Dans Cyberpirates, on apprenait que Natural Vat Technologies, filiale du groupe Aztechnology, basée à Porto Rico, produisait les 4/5e de la nourriture d'Aztlan grâce à des myco-protéines produites en cuve. Dans Dirty Tricks, Sirrurg détruisait la seule et unique usine de Natural Vat, qui produisait les 4/5e de la nouriture vendue par Aztechnology dans le monde, provoquant une famine qui touche gravement l'Amérique du nord. Vous apprécierez la petite différence, qui passe de la consommation d'un pays à la production d'une corporation.
Féru de système métrique, j'avais calculé que pour simplement égaler la production actuelle de Mondelez International (Kraft Foods), Porto Rico devrait exporter entre 8'000 et 10'000 tonnes par jour. Ca équivalait à 20 cargos au format "Chinamax" partant chaque jour, soit douze fois le trafic du port de Shanghai, ou l'équivalent de l'ensemble du trafic portuaire chinois actuel. Pour fournir les 4/5e de la nourriture au 134 millions d'habitants d'Aztlan, il fallait selon un estimation approximative entre 100 à 200'000 tonnes par jour, soit 200 à 400 cargos "Chinamax". Pour une fois, l'ancien supplément ne valait pas mieux que le nouveau.
J'ai "résolu" ce problème en parlant d'une usine de production de certains ingrédients, comme des conservateurs ou des agents de texture, dont le manque serait succeptible de paralyser la production ailleurs en Amérique du nord (j'imagine que c'est même assez crédible de nos jours).

Les circonstances dans lesquelles se terminent la guerre ne me satisfont ni dans la version originale, ni dans la mienne, parce que je ne pouvais pas beaucoup m'éloigner des premières. L'opération Marauder est présentée comme nécessitant des ressources importantes, et pourtant les aztlans prévoient de lancer l'opération Huntress à Bogota immédiatement après, dans les deux heures qui suivent. C'est totalement incohérent sur un plan militaire. Même en admettant que l'effet de surprise soit un facteur décisif de victoire (ca ne l'est jamais, et d'ailleurs les combats se poursuivent pendant plus de trois semaines), les amazoniens n'auraient même pas le temps de baisser leur garde après avoir appris que Sirrurg avait pu être abattu.
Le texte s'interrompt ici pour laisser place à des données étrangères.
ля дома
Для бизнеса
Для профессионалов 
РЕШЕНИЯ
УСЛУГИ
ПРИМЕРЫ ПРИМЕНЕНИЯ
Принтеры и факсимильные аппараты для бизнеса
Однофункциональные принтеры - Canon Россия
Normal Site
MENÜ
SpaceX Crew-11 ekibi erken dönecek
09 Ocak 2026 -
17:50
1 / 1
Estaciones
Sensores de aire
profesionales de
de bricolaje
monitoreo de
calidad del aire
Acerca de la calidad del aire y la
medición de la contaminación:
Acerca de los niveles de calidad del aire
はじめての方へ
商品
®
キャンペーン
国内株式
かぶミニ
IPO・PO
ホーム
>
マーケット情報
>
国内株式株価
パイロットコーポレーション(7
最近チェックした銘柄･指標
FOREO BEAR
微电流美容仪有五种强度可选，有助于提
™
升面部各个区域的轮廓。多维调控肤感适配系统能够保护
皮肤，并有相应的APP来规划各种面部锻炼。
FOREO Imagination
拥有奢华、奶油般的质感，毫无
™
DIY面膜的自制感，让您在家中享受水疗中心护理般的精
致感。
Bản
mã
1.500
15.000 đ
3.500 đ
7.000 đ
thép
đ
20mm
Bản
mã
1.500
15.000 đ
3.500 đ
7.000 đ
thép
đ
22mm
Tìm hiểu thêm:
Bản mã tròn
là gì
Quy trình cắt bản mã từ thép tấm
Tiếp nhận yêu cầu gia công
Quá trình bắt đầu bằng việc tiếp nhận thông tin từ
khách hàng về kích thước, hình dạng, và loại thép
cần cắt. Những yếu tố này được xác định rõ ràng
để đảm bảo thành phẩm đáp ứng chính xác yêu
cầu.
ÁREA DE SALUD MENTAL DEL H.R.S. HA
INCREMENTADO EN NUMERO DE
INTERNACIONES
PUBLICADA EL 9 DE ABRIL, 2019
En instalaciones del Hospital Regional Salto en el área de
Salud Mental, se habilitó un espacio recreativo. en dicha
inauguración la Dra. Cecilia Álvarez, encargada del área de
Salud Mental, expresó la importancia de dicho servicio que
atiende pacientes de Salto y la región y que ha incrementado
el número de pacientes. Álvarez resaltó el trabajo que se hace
La seule chose vraiment intéressante dans la phase finale, c'est la date choisie : l'opération Marauder a lieu alors que la nation amazonienne devrait être en train de célébrer le quarantième anniversaire de leur révolution, du 28 août au 2 novembre 2034 (dans un premier temps, je m'étais trompé sur la date, pensant que l'opération Marauder avait même lieu le lendemain de l'anniversaire de la chute du gouvernement brésilien). Mais comme cette coïncidence n'est mentionnée nulle part, je suppose qu'elle était totalement fortuite.

Un point que j'ai par contre totalement abandonné, parce que j'était incapable de lui donner le moindre sens, et celui des sous-marins de contrebande. Le supplément Deadly Waters donne les caractéristiques des sous-marins utilisés par les cartels sud-américains (et qui existent dans la vraie vie) et parle de la possibilité d'entrer et sortir de Bogota avec l'un d'eux. La rivière qui passe à Bogota, le Rio Bogota, fait dans les endroits les plus larges, trente cinquante mètres de large, et une demi-douzaine de mètres de profondeur dans le meilleur des cas. Quand bien même vous songeriez à vous déplacer en sous-marin, pour rejoindre le Rio Magdalena (à peine plus profond) et ensuite le golfe du Mexique, il faudrait passer par les Salto del Tequendama, des chutes d'eau de 132 mètres de haut.